As I tell the story, the lieutenant colonel’s a large, arrogant bear of a man with fresh-pressed cammies and a short, tight mustache.
“He’s got huge hands,” I’d say. “And he comes up to us and says, ‘Here, Marine, let me help you with that.’ And without waiting for us to respond or warn him off, he reaches down and grabs the body bag.”
Then I’d describe how he launches up, as though he’s doing a clean and jerk. “He was strong, I’ll give him that,” I’d say. “But the bag rips on the edge of the truck’s back gate, and the skin of the hajji tears with it, a big jagged tear through the stomach. Rotting blood and fluid and organs slide out like groceries through the bottom of a wet paper bag. Human soup hits him right in the face, running down his mustache.”

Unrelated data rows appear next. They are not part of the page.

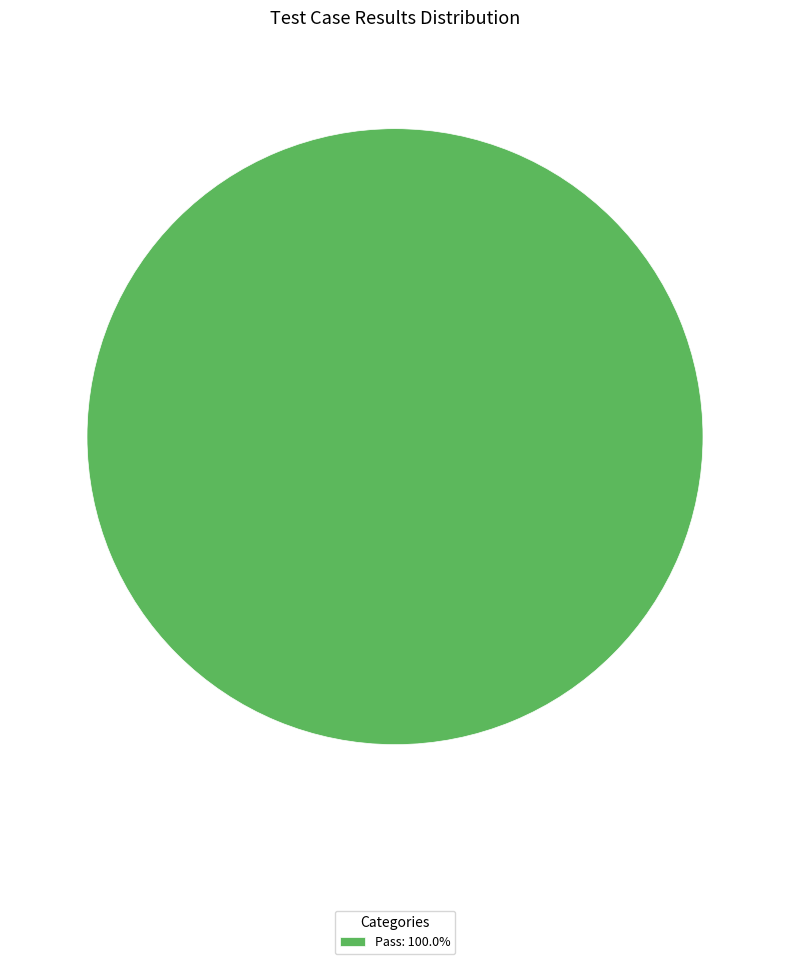

Is there a majority slice in this chart?

Yes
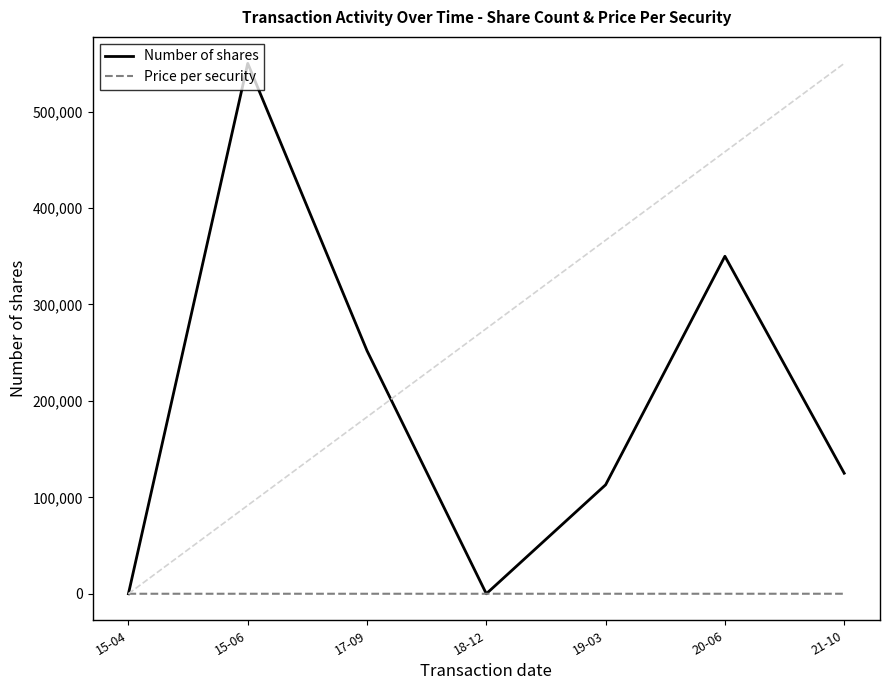

How many times do Price per security and Number of shares cross each other?

2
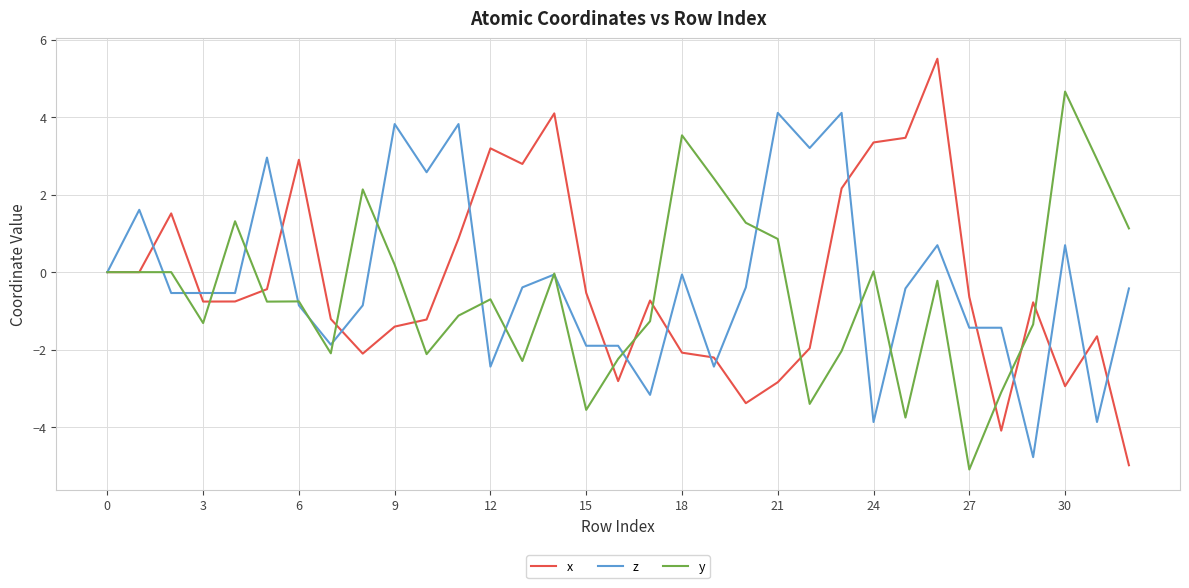

Rank the series by their maximum value, from highest to lowest.

x, y, z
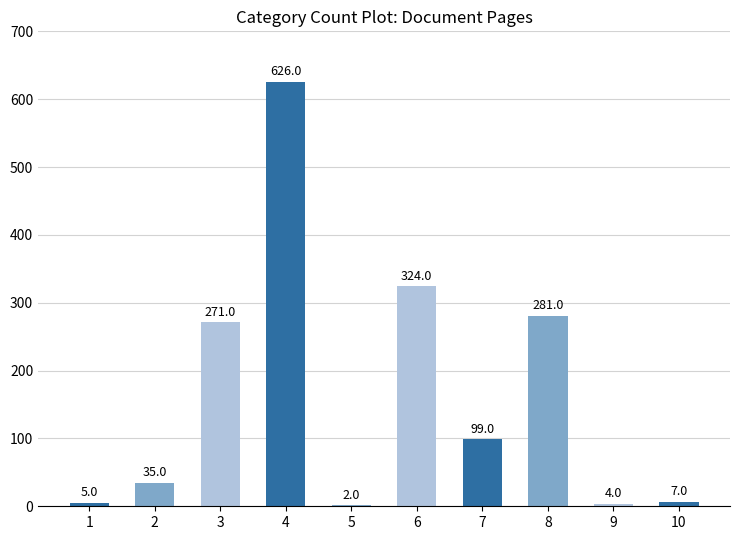

Which label corresponds to the largest value in the chart?

4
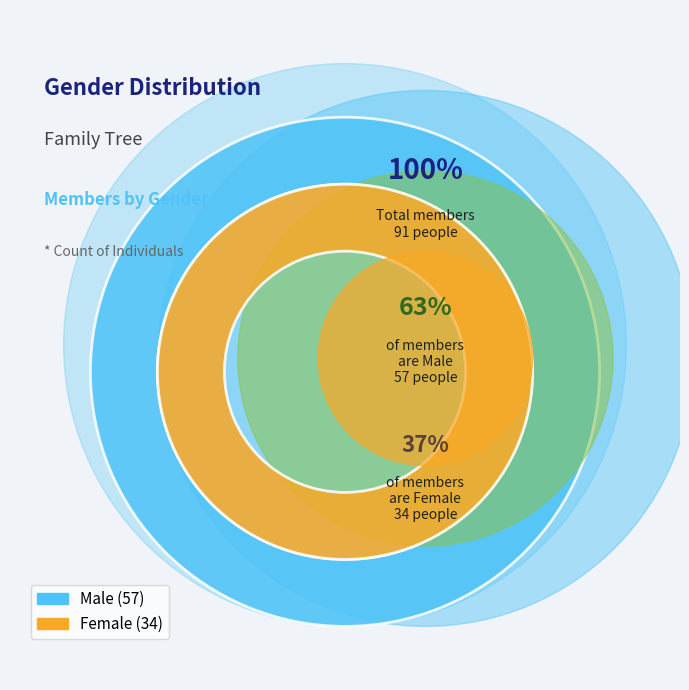

Which category has the smallest portion of the pie?

Female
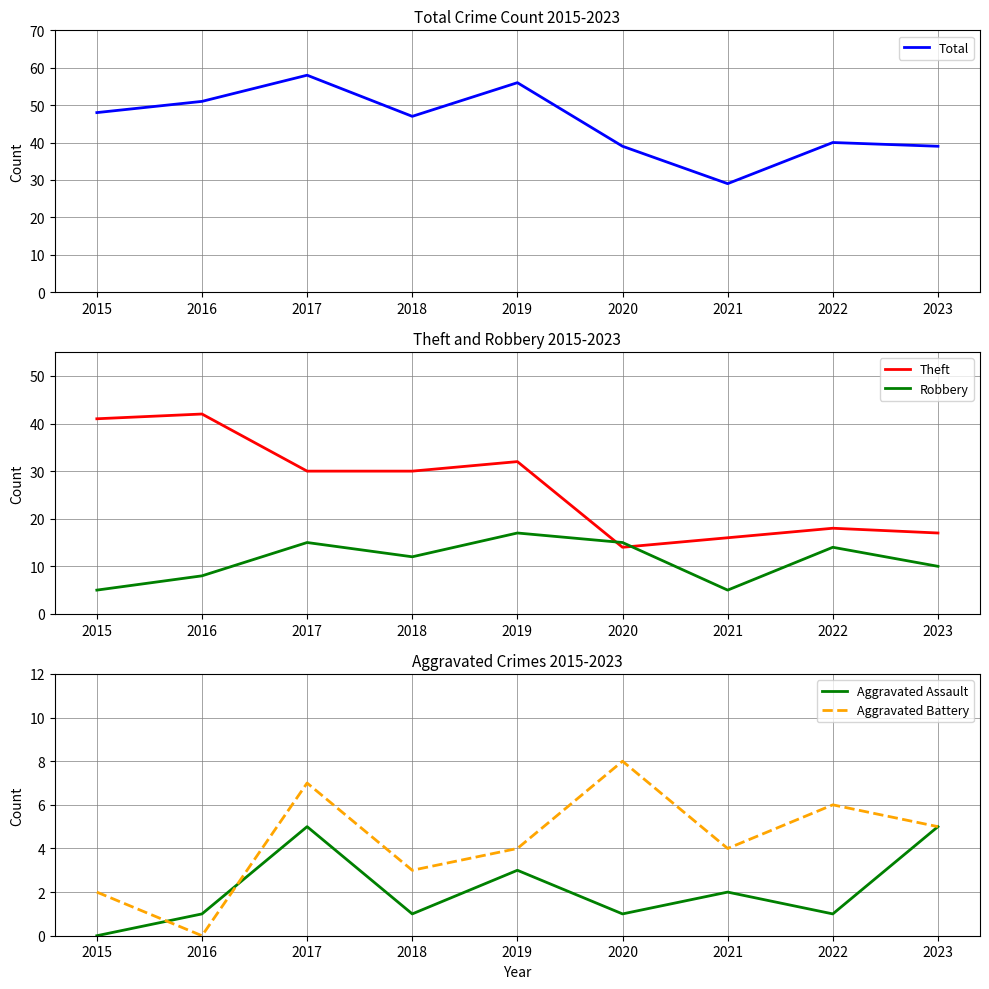

Reading left to right, transcribe all the data shown in this chart.

Total: 48	51	58	47	56	39	29	40	39
Theft: 41	42	30	30	32	14	16	18	17
Robbery: 5	8	15	12	17	15	5	14	10
Aggravated Assault: 0	1	5	1	3	1	2	1	5
Aggravated Battery: 2	0	7	3	4	8	4	6	5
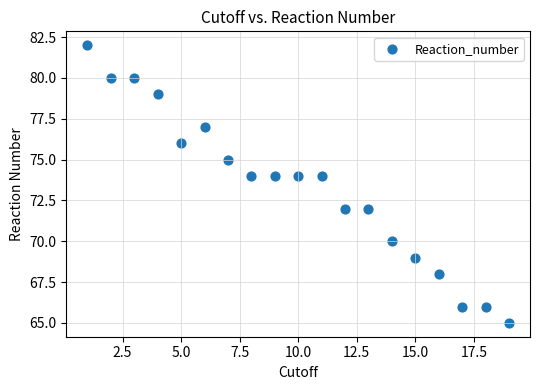

What is the range of Y values (max minus min)?

17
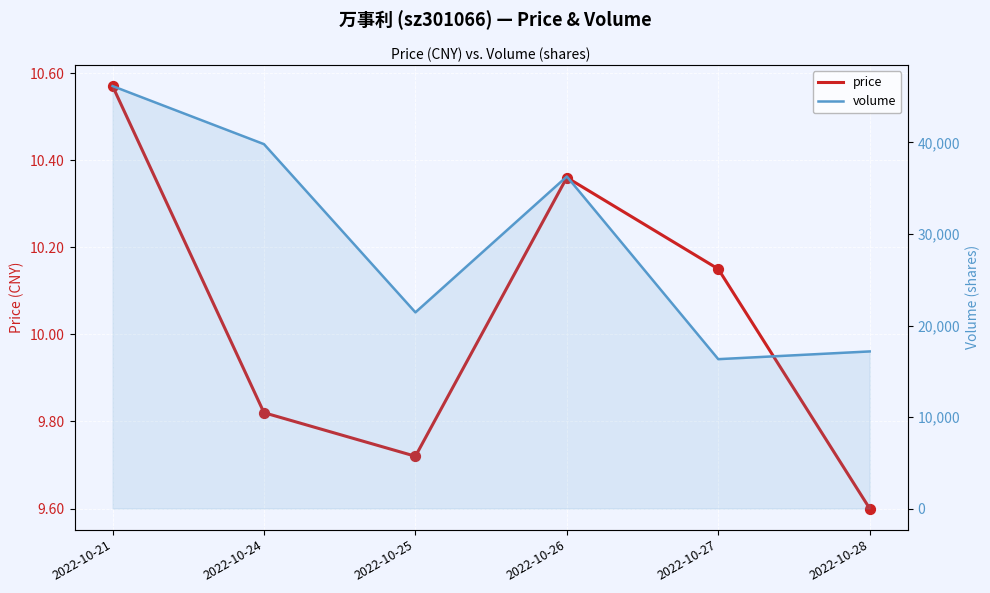

Which series has the widest spread of Y values?

volume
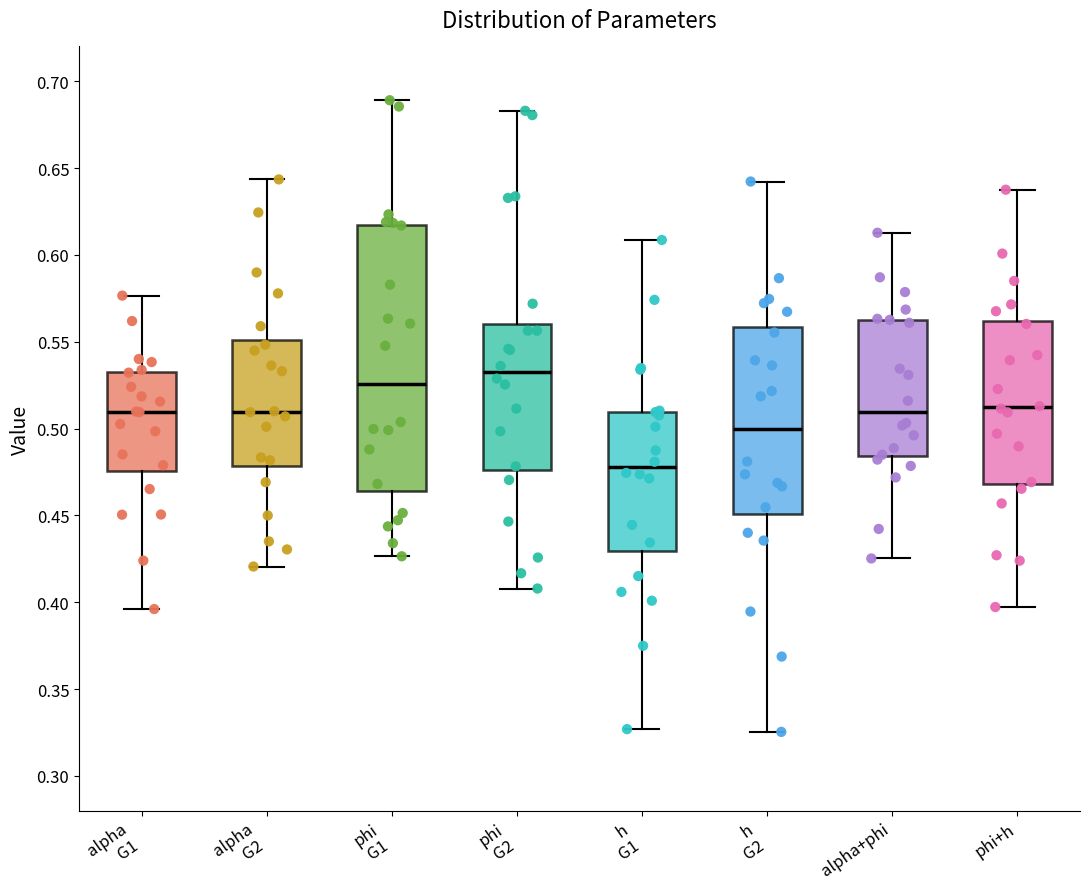

Reading left to right, read every box against the y-axis: the position of its median line, the range the box covers, and the ends of its whiskers. The values are not printed on the chart, so give them approximately, as read against the axis.

alpha G1: median 0.510, box 0.475 to 0.535, whiskers 0.395 to 0.575
alpha G2: median 0.510, box 0.480 to 0.550, whiskers 0.420 to 0.645
phi G1: median 0.525, box 0.465 to 0.615, whiskers 0.425 to 0.690
phi G2: median 0.530, box 0.475 to 0.560, whiskers 0.410 to 0.685
h G1: median 0.480, box 0.430 to 0.510, whiskers 0.325 to 0.610
h G2: median 0.500, box 0.450 to 0.560, whiskers 0.325 to 0.640
alpha+phi: median 0.510, box 0.485 to 0.565, whiskers 0.425 to 0.615
phi+h: median 0.510, box 0.470 to 0.560, whiskers 0.395 to 0.640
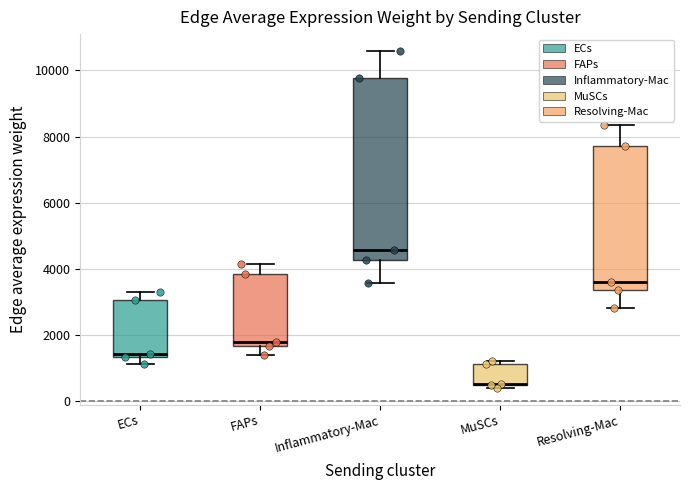

Reading left to right, transcribe this box plot: for each box, give where its median line is, the range the box spans, and where its two whiskers end, as read against the y-axis. The values are not printed on the chart, so give them approximately, as read against the axis.

ECs: median 1400 (just above the box's lower edge), box 1400 to 3000, whiskers 1200 to 3400
FAPs: median 1800, box 1600 to 3800, whiskers 1400 to 4200
Inflammatory-Mac: median 4600, box 4200 to 9800, whiskers 3600 to 10600
MuSCs: median 600 (drawn on the box's lower edge), box 400 to 1200, whiskers 400 (just below the box's lower edge) to 1200 (just above the box's upper edge)
Resolving-Mac: median 3600, box 3400 to 7800, whiskers 2800 to 8400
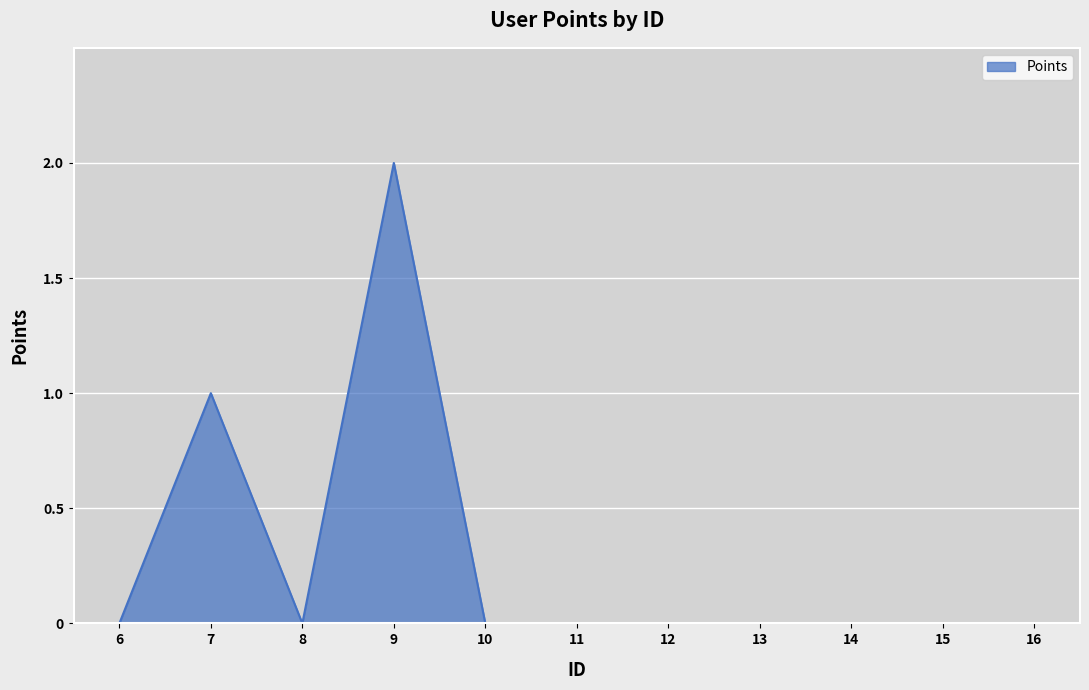

Is it true that the value at 12 is 0?

True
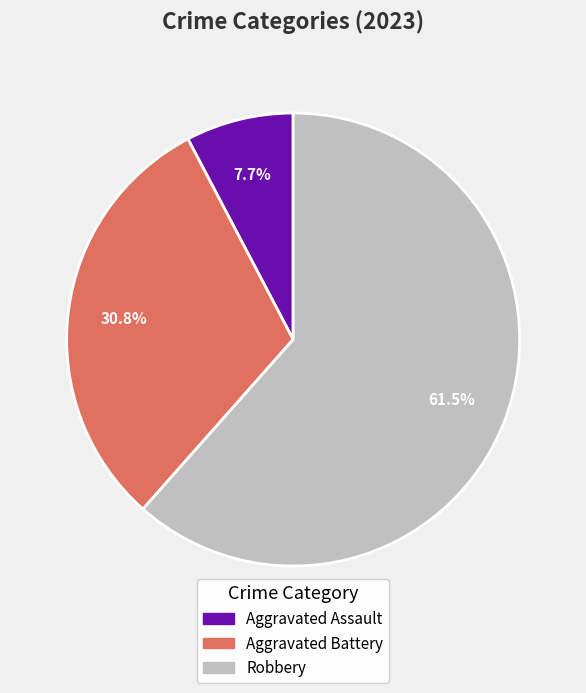

Does any single category account for the majority?

Yes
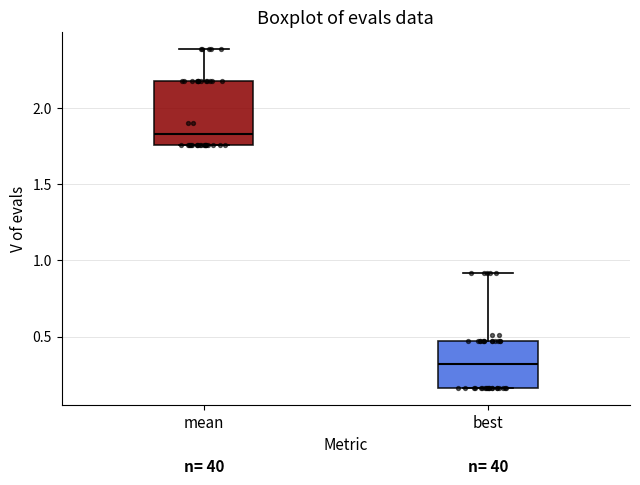

Comparing the boxes themselves (not the whiskers), which one is the tallest?

mean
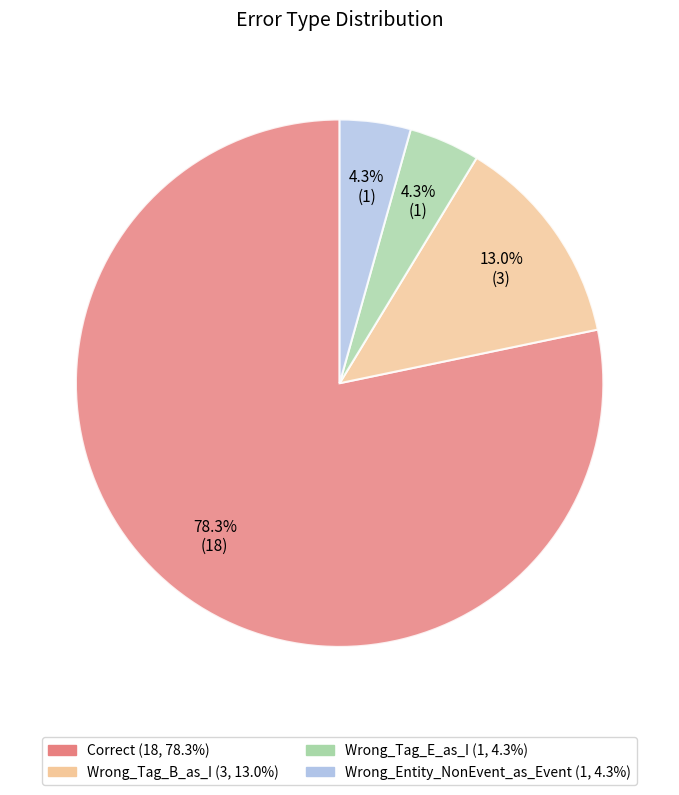

Between Wrong_Entity_NonEvent_as_Event and Wrong_Tag_B_as_I, which is larger?

Wrong_Tag_B_as_I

If I’m telling the story sad, I can stop there. If I’m telling it funny, though, there’s one more crucial bit, which Corporal G had done when he’d told the story to me for the first time, back in 2004, before either of us had collected remains or knew what we were talking about. I don’t know where G heard the story.
“The colonel screamed like a bitch,” G had said. And then he’d made a weird, high-pitched keening noise, deep in his throat, like a wheezing dog. This was to show us precisely how bitches scream when covered in rotting human fluids. If you get the noise right, you get a laugh.